[WORK INSTRUCTION]: Once you find the line that contains "Do Not Process My Personal Information", transcribe it and each line after it through the end of the listing, exactly as written.

(THE DATA Opens)

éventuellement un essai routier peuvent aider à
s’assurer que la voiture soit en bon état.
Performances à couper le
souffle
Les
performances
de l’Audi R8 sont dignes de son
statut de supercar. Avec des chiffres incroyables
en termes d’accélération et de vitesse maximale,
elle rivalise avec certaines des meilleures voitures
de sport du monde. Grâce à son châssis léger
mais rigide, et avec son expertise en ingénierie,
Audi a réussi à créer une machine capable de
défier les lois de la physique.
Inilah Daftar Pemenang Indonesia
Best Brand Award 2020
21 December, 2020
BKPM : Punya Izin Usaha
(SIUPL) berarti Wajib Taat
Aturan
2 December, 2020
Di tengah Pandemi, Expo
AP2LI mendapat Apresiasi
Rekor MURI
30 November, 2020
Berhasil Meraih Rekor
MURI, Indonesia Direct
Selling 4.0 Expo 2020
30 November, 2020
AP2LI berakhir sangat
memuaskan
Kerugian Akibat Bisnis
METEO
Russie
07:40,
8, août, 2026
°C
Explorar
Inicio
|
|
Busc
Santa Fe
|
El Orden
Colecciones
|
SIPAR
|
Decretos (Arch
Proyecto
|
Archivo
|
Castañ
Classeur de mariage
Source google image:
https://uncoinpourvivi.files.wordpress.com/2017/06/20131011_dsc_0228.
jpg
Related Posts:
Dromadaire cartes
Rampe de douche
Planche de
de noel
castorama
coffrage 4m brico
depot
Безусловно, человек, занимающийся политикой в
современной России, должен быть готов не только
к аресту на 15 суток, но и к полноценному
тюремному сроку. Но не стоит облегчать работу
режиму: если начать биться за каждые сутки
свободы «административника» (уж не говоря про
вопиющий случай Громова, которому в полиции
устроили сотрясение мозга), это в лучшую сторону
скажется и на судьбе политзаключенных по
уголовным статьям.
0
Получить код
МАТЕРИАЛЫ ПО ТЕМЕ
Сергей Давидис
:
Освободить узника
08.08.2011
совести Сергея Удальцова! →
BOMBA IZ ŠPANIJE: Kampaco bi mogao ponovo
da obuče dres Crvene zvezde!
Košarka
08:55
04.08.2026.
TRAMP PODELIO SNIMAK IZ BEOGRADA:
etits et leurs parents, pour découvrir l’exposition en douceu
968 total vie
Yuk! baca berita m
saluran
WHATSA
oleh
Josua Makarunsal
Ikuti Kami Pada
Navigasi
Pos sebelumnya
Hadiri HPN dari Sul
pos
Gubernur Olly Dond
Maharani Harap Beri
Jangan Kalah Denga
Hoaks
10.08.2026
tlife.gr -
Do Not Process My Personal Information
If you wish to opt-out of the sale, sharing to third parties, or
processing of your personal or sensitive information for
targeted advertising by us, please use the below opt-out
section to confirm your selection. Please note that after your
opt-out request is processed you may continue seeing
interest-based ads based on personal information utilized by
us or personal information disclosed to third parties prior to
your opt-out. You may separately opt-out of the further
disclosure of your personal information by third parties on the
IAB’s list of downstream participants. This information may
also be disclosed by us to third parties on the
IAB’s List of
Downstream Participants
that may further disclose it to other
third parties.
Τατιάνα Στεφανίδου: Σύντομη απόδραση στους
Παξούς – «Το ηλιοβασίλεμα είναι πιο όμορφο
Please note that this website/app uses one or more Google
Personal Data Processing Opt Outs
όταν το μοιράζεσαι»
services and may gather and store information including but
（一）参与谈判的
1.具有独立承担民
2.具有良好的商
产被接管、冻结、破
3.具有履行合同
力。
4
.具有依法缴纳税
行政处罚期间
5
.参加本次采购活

(THE DATA Closes)

[RESULT OF THIS EXERCISE]:
Do Not Process My Personal Information
If you wish to opt-out of the sale, sharing to third parties, or
processing of your personal or sensitive information for
targeted advertising by us, please use the below opt-out
section to confirm your selection. Please note that after your
opt-out request is processed you may continue seeing
interest-based ads based on personal information utilized by
us or personal information disclosed to third parties prior to
your opt-out. You may separately opt-out of the further
disclosure of your personal information by third parties on the
IAB’s list of downstream participants. This information may
also be disclosed by us to third parties on the
IAB’s List of
Downstream Participants
that may further disclose it to other
third parties.
Τατιάνα Στεφανίδου: Σύντομη απόδραση στους
Παξούς – «Το ηλιοβασίλεμα είναι πιο όμορφο
Please note that this website/app uses one or more Google
Personal Data Processing Opt Outs
όταν το μοιράζεσαι»
services and may gather and store information including but
（一）参与谈判的
1.具有独立承担民
2.具有良好的商
产被接管、冻结、破
3.具有履行合同
力。
4
.具有依法缴纳税
行政处罚期间
5
.参加本次采购活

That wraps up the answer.